> where then the target may declare class machine_mode
> target_int_mode ("HI", 16),
This is where we disagree. The *target* shouldn't map types to modes.
The *MI* should map types to modes. The target just creates the modes
it supports and describes them. The MI looks them up by description
(NOT NAME). If the MI needs a 32 bit unsigned scalar, it does
lookup_mode(32, M_SCALAR, M_UNSIGNED) and uses whatever gets returned.
The fact that you're still trying to assign a "well known name" to a
given type/mode/whatever means you haven't gotten away from the (to
me) fundamental problem, that MI chooses modes according to what
they're *for* instead of according to what they *are*.
> target_unit_mode // presumably the target's smallest addressable datum.
BImode in most cases, not really useful that way.
> target_word_mode // presumably the target's largest addressable datum.
BLKmode in all cases.

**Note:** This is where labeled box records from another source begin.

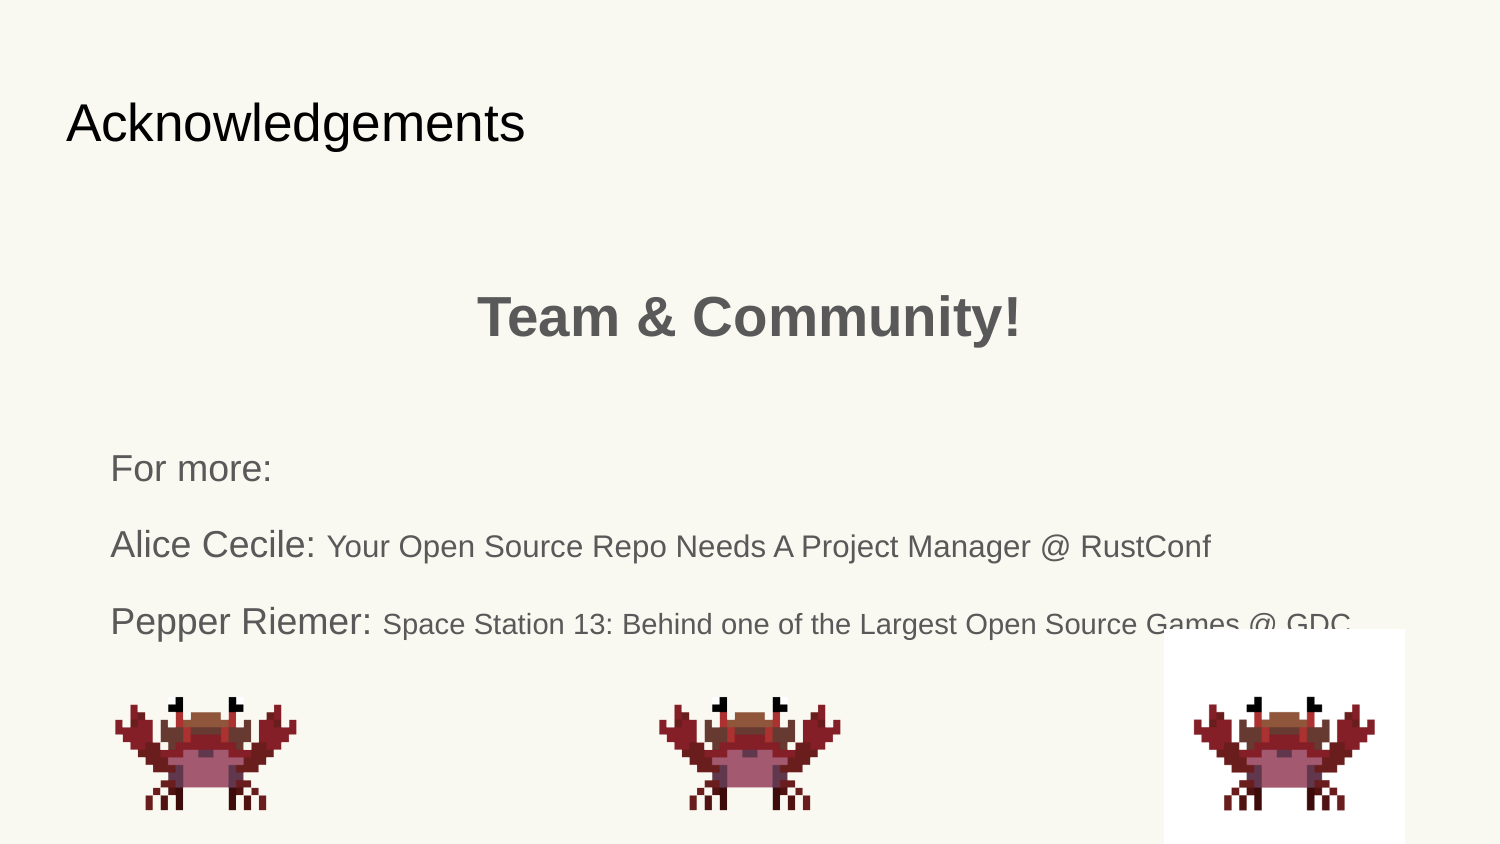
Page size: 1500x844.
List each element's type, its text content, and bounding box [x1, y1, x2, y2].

picture [629, 629, 871, 844]
picture [1164, 629, 1405, 844]
list Team & Community! [51, 189, 1449, 536]
title Acknowledgements [51, 72, 1449, 167]
picture [85, 629, 327, 844]
text_box For more: Alice Cecile: Your Open Source Repo Needs A Project Manager @ RustConf Pepper Riemer: Space Station 13: Behind one of the Largest Open Source Games @ GDC [95, 421, 1405, 799]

Also not useful.
> as there seems no valid reason for the target neutral portion of the
> compiler to ever refer to XXmode under any circumstance?
Ah, but in your case it *is* aware, it just calls it
"target_word_mode" instead of "SImode" with all the same problems with
assumptions.
> where correspondingly the MI portions of GCC utilizes the appropriate
> pointer mode as a function of the type of access being performed,
In my case, the target has to check the attributes of the
function/data to decide what kind of pointer to use. Again, "MI
assuming" that all function pointers are the same is WRONG.
> - understood, although I honestly don't believe there are that many, and
> it eliminates any possible confusion, and a host of other #defines.
My current port supports maybe 4-5 hard modes. There are 19
machine_modes defined. That's about 4x as many as I really need to
define, and that doesn't even include synthetic vector modes and such.
> - as you've noted, all the information GCC MI portion needs to "do the
> right thing" already exists scattered in various target definitions,
> but it hasn't prevented mode assumptions from being made, and XXmodes
> being hard-coded into the MI sources on occasion; which is the only
> reason that I thought that by forcing target_TYPE_mode's to be the
> only thing available, GCC would indirectly be forced to always to the
> "right thing"?
The less available the better, true. But target_*_modes don't need to
be available either. If you use a query/lookup API, MI can assume
there are a *lot* of machine modes (one for each variable, one for
each function, one for each C data type, etc), and let the target map
them to available modes.
targetm.modes.set_mode_for_decl(decl);
See? This allows for a custom mode just for the given decl (it might
be a 17 bit ternary value in a DSP), doesn't make assumptions about
available machine modes, and MI can provide a naive default hook for
targets that do "the usual thing".
if (!TYPE_MODE (TREE_TYPE (decl)))
TYPE_MODE (TREE_TYPE (decl)) = find_mode_for_type (TREE_TYPE (decl));
DECL_MODE (decl) = TYPE_MODE (TREE_TYPE (decl));
or something like that. Caching is OK if you cache it the right way
(with a type, not in a global "this is a pointer" variable).